## [What the exercise asks]
Resume the article on student journalism in Lordstown schools, starting after its final sentence.

## [Extract provided]
-- Opening Marker --
Student Journalism as a Route to Civic Engagement
BY TERRY P. ARMSTRONG/School Administrator, June 2020
|As superintendent in Lordstown, Ohio, Terry Armstrong promoted student journalism as a vehicle for civic learning.
PHOTOS COURTESY OF TERRY ARMSTRONG
John Dewey’s assertion that school is a social institution and should reflect the world outside the schoolhouse doors greatly influenced me when I was studying to be a social studies teacher. It would impact how I would approach teaching, leading a building as principal and guiding a school district as superintendent.
Helping our students become fully prepared for postsecondary life in college and career can be a challenge. In the face of constantly increasing mandates, engagement with the outside world is often seen as something to “fit into the curriculum” rather than as a natural extension of the curriculum. Upon being named superintendent in 2014 of Lordstown schools in northeastern Ohio, where I had started as a teacher years earlier, I knew I wanted to create an environment that would stimulate student engagement and instill the philosophy that democracy is a verb!
A Need for Sharing
Working directly with a newly hired social studies teacher, Courtney Gibson, we were able to raise the level of student political involvement through creation of a political history club. In recent years, that club has facilitated schoolwide programs such as candidates’ nights and events tied to Veterans Day, Constitution Day and what we have called Democracy Day. The students have attended political rallies and observed the caucus process in Iowa firsthand.
Next, we needed a way for students to share the information they were learning and researching and to reflect meaningfully on the events they were experiencing with their peers. One glaring void was the lack of a student newspaper and a journalism class to support it.
We were fortunate to have a newly hired English teacher, Ryan Hart, with previous experience as a student newspaper adviser. Students with an interest in starting a newspaper met with Brenda Linert, editor of the Warren Tribune Chronicle, following her Democracy Day address about press freedom at our school. I was excited to see students with a thirst for serving their peers as student journalists.
The school district supported their efforts by creating time in the high school schedule for a journalism class. The student journalists stepped up to create a quality newspaper, designed in true newspaper style and published on newsprint. Last November, the newspaper staff was chosen to share its success at the state’s largest student achievement fair, hosted by the Ohio School Boards Association. A special edition of the appropriately titled Devil’s Advocate (our school nickname is the Red Devils) was distributed to those at the statewide event.
-- Closing Marker --
(Saved entries)
-- Opening Marker --
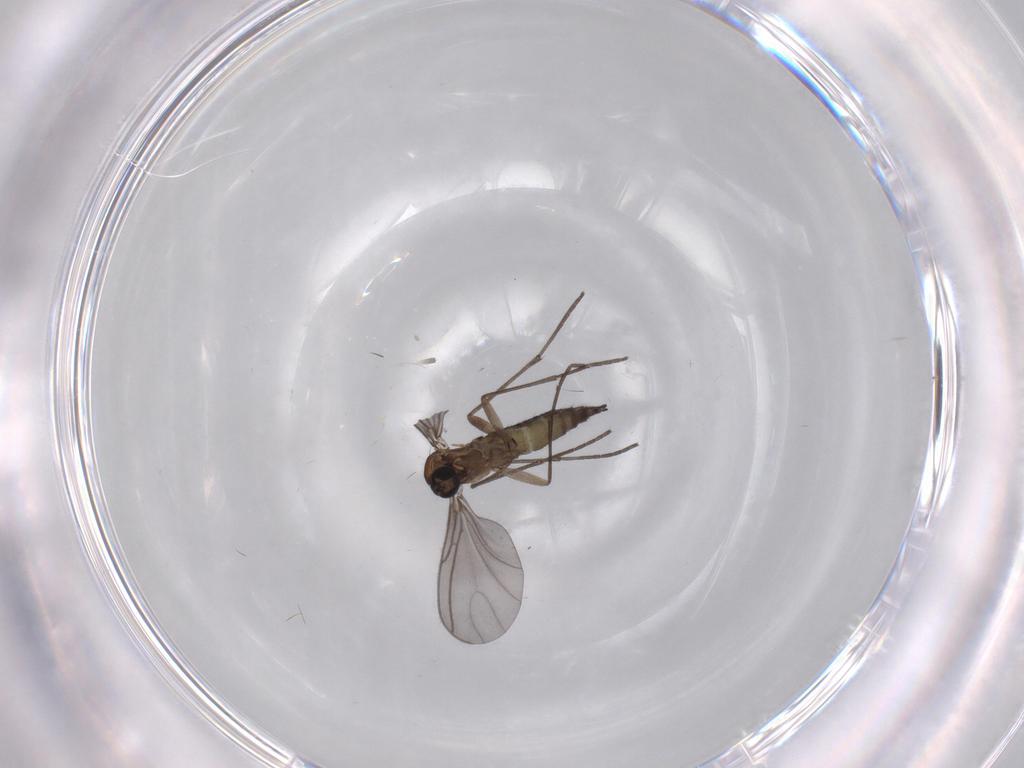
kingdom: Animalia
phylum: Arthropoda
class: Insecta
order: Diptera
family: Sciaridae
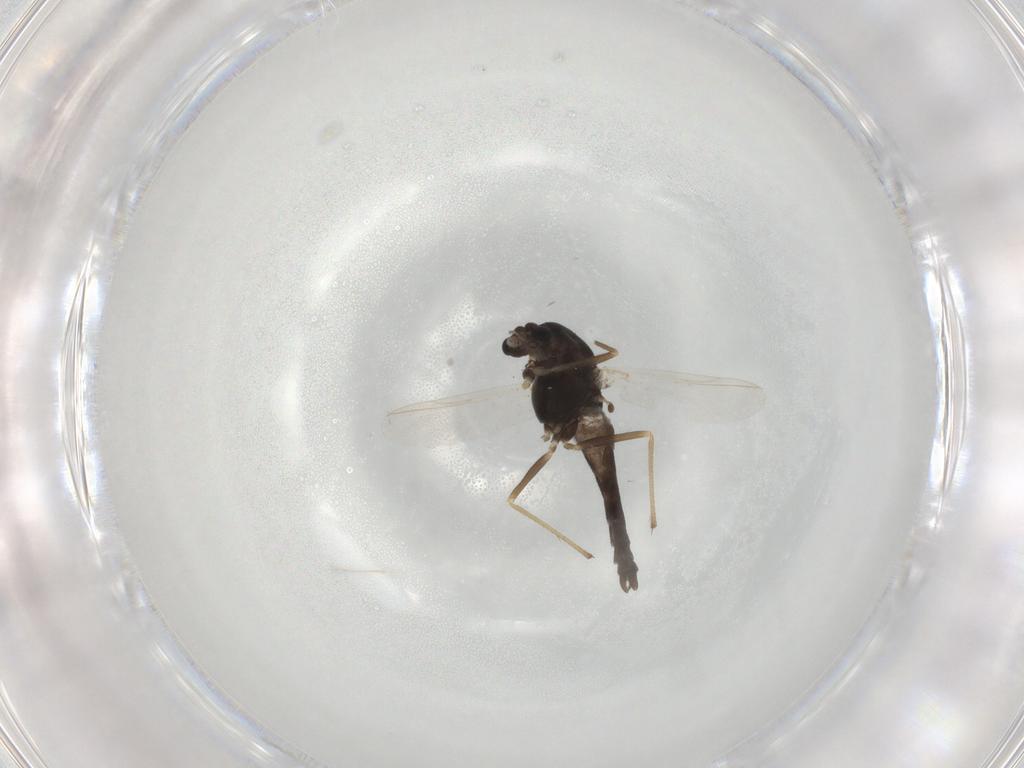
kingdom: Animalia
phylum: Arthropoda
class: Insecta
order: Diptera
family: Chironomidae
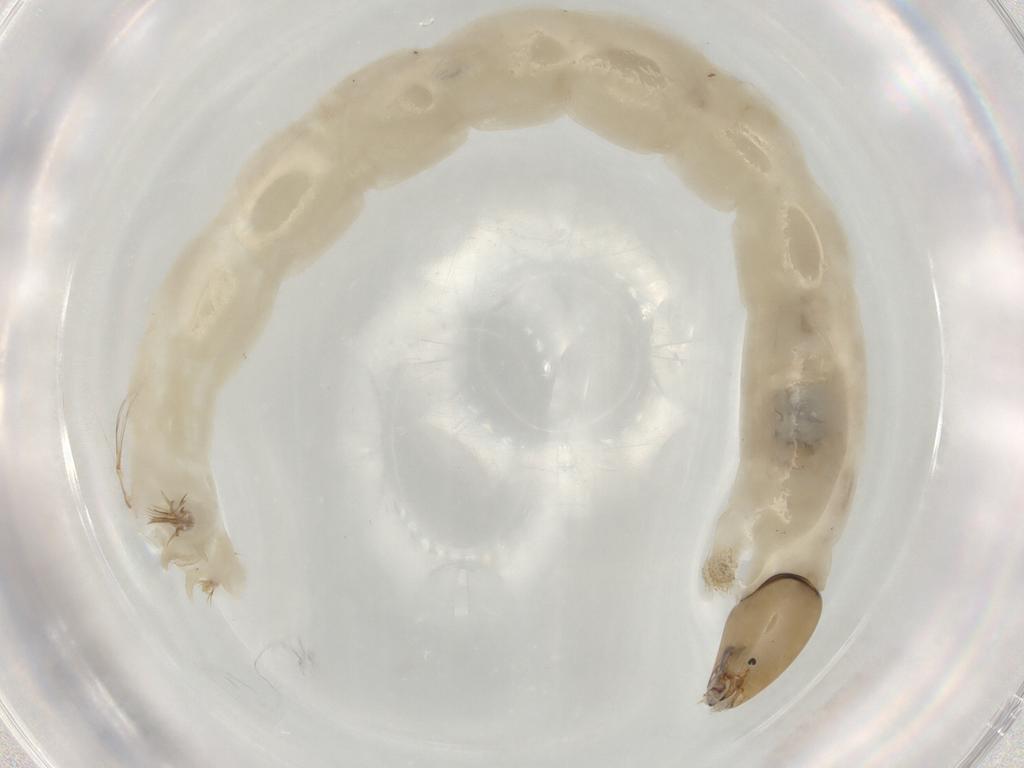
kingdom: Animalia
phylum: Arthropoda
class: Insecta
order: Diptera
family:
-- Closing Marker --
## [Reply to the exercise]
Our students were particularly proud to host students’ rights advocate Mary Beth Tinker, who was the teenage plaintiff in a landmark 1969 Supreme Court case that defined student press rights, for a Democracy Day event. Student reporters interviewed her about her experiences during and since the ruling in Tinker v. Des Moines Independent Community School District, and about her current support of student activists, including those at Marjory Stoneman Douglas High School in Florida. Her visit came soon after our own students’ peaceful demonstration calling attention to student safety, which included writing letters and delivering them directly to state lawmakers at the Ohio Statehouse in Columbus.
|Journalism students from Lordstown, Ohio, with Pete Buttigieg, former mayor of South Bend, Ind., on a trip to learn how the Iowa political caucuses operate.
We are proud of our students serving as journalists for their peers and the engagement that has resulted from their active participation in the world outside the school doors. The student journalists have reported on issues affecting students at our school and their families, notably the closure last year of the General Motors assembly plant in Lordstown that once employed 14,000.
Mary Beth Tinker said it best during her visit when she greeted a writer from the Tribune Chronicle with “It is always great to meet a member of our free press.” We hope our students carry civic engagement with them into the future while protecting and promoting quality journalism for decades to come.
recently left the superintendency in Lordstown, Ohio, to work as treasurer of the Newton Falls Exempted Village School District in Newton Falls, Ohio.